Toll-like receptors (TLRs) are key sensors that recognize the pathogen-associated molecular patterns (PAMPs) of severe acute respiratory syndrome coronavirus 2 (SARS-CoV-2) to activate innate immune response to clear the invading virus. However, dysregulated immune responses may elicit the overproduction of proinflammatory cytokines and chemokines, resulting in the enhancement of immune-mediated pathology. Therefore, a proper understanding of the interaction between SARS-CoV-2 and TLR-induced immune responses is very important for the development of effective preventive and therapeutic strategies. In this review, we discuss the recognition of SARS-CoV-2 components by TLRs and the downstream signaling pathways that are activated, as well as the dual role of TLRs in regulating antiviral effects and excessive inflammatory responses in patients with coronavirus disease 2019 (COVID-19). In addition, this article describes recent progress in the development of TLR immunomodulators including the agonists and antagonists, as vaccine adjuvants or agents used to treat hyperinflammatory responses during SARS-CoV-2 infection.

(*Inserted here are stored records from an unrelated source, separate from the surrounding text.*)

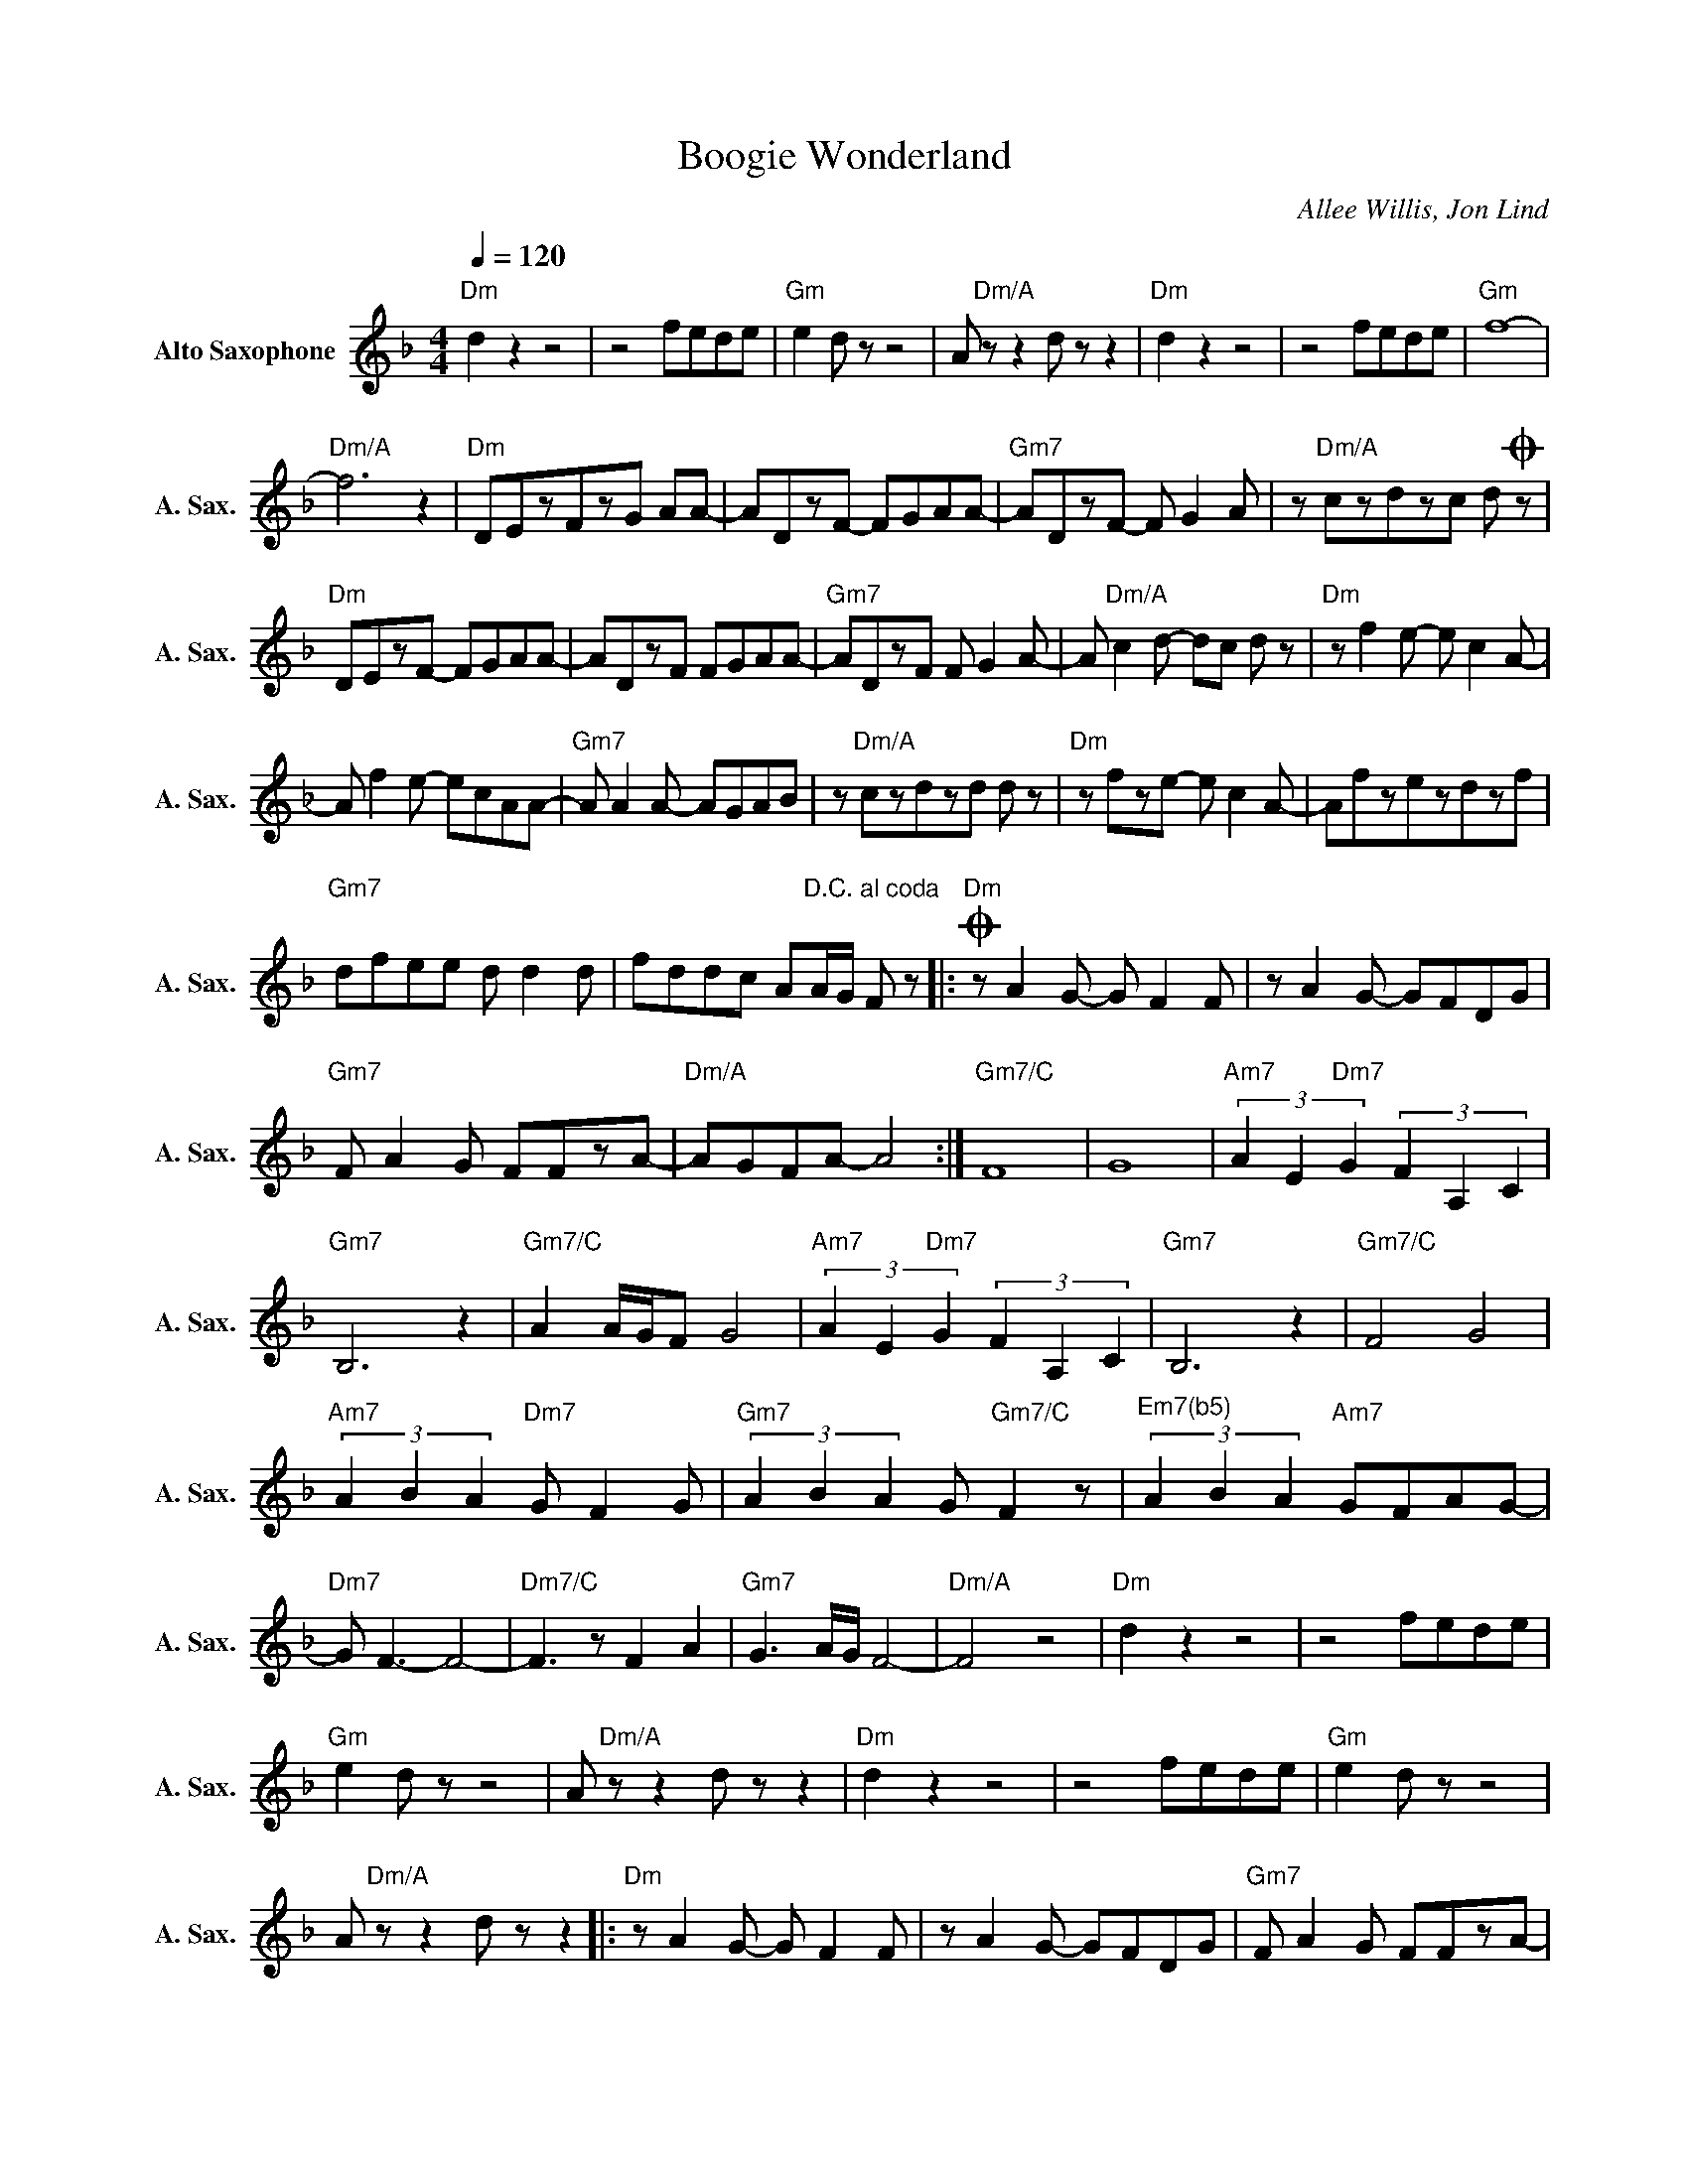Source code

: X:1
T:Boogie Wonderland
C:Allee Willis, Jon Lind
Z:All Rights Reserved
L:1/8
Q:1/4=120
M:4/4
K:F
V:1 treble nm="Alto Saxophone" snm="A. Sax."
%%MIDI program 65
V:1
"Dm" d2 z2 z4 | z4 fede |"Gm" e2 d z z4 | A"Dm/A" z z2 d z z2 |"Dm" d2 z2 z4 | z4 fede |"Gm" f8- | %7
"Dm/A" f6 z2 |"Dm" DEzFzG AA- | ADzF- FGAA- |"Gm7" ADzF- F G2 A | z"Dm/A" czdzc dO z | %12
"Dm" DEzF- FGAA- | ADzF FGAA- |"Gm7" ADzF F G2 A- | A"Dm/A" c2 d- dc d z |"Dm" z f2 e- e c2 A- | %17
 A f2 e- ecAA- |"Gm7" A A2 A- AGAB | z"Dm/A" czdzd d z |"Dm" z fze- e c2 A- | Afzezdzf | %22
"Gm7" dfee d d2 d | fddc A"^D.C. al coda"A/G/ F z |:O"Dm" z A2 G- G F2 F | z A2 G- GFDG | %26
"Gm7" F A2 G FFzA- |"Dm/A" AGFA- A4 :|"Gm7/C" F8 | G8 |"Am7" (3A2 E2"Dm7" G2 (3F2 A,2 C2 | %31
"Gm7" B,6 z2 |"Gm7/C" A2 A/G/F G4 |"Am7" (3A2 E2"Dm7" G2 (3F2 A,2 C2 |"Gm7" B,6 z2 |"Gm7/C" F4 G4 | %36
"Am7" (3A2 B2 A2"Dm7" G F2 G |"Gm7" (3A2 B2 A2 G"Gm7/C" F2 z |"^Em7(b5)" (3A2 B2 A2"Am7" GFAG- | %39
"Dm7" G F3- F4- |"Dm7/C" F3 z F2 A2 |"Gm7" G3 A/G/ F4- |"Dm/A" F4 z4 |"Dm" d2 z2 z4 | z4 fede | %45
"Gm" e2 d z z4 | A"Dm/A" z z2 d z z2 |"Dm" d2 z2 z4 | z4 fede |"Gm" e2 d z z4 | %50
 A"Dm/A" z z2 d z z2 |:"Dm" z A2 G- G F2 F | z A2 G- GFDG |"Gm7" F A2 G FFzA- | %54
"Dm/A" A"_Repeat and Fade"GFA- A4 :| %55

Keywords: COVID-19; SARS-CoV-2; Toll-like receptor; immunomodulator; innate immune response.

FIGURE 1

Toll-like receptor-mediated antiviral and inflammatory responses during SARS-CoV-2 infection. TLR1/2/6 and 4 localize to cell membrane, and TLR3, TLR7/8, and 9 localize to endosome surface. The viral proteins of SARS-CoV-2 signal through TLR2 and TLR4 to activate the adaptor MyD88, which subsequently signals via NF-κB and MAPK to promote the expression of proinflammatory cytokines. TLR4 also recruits the adapter protein TRIF, which activates the TRAF3, resulting the IRF3 activation to lead the production of type I and III IFN. The ssRNA or dsRNA replication intermediates of SARS-CoV-2 are recognized by TLR3 and TLR7/8, respectively. The TLR7/8 recruit MyD88, and TLR3 via TRIF molecule. The proinflammatory cytokines induced by DAMPs accumulating during SARS-CoV-2 infection are driven by the transcription factor NF-κB. MAL, MyD88 adapter-like; TRAF, tumor necrosis factor receptor-associated factor; TRIF, TIR-domain-containing adapter-inducing interferon-β; TRAM, TRIF-related adaptor molecule; IRAK1/4, interleukin-1 receptor associated kinase 1/4; TAK1, transforming growth factor β-activated kinase 1; TAB, TAK1-binding proteins; IKK, IkB kinase; TBK1, TANK-binding kinase 1; ERK1/2, extracellular signal-regulated kinases 1/2; JNK, c-Jun N-terminal kinase; AP-1, activating protein-1.